## DATA FOR ANALYSIS

'''

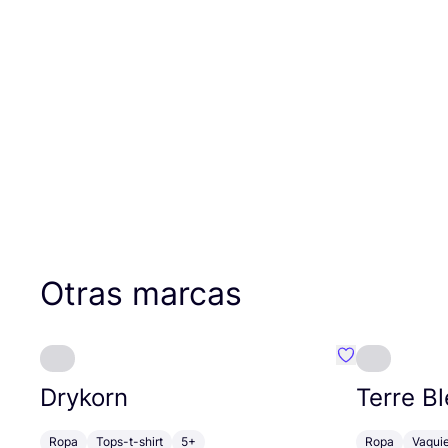
Otras marcas
Favoritos {no
Drykorn
Terre B
Ropa
Tops-t-shirt
5+
Ropa
Vaquie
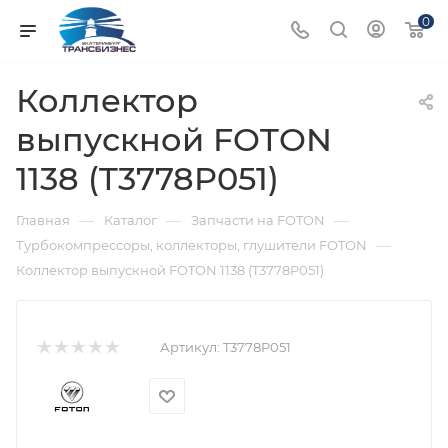
0
Коллектор
выпускной FOTON
1138 (T3778P051)
—
—
—
Главная
Каталог
Запчасти на FOTON
—
Турбокомпрессоры, коллекторы, глушители FOTON
Коллектор выпускной FOTON 1138 (T3778P051)
Артикул:
T3778P051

'''

Return every line of text from both entries above word for word, leaving out the picture lines.

Otras marcas
Favoritos {no
Drykorn
Terre B
Ropa
Tops-t-shirt
5+
Ropa
Vaquie
0
Коллектор
выпускной FOTON
1138 (T3778P051)
—
—
—
Главная
Каталог
Запчасти на FOTON
—
Турбокомпрессоры, коллекторы, глушители FOTON
Коллектор выпускной FOTON 1138 (T3778P051)
Артикул:
T3778P051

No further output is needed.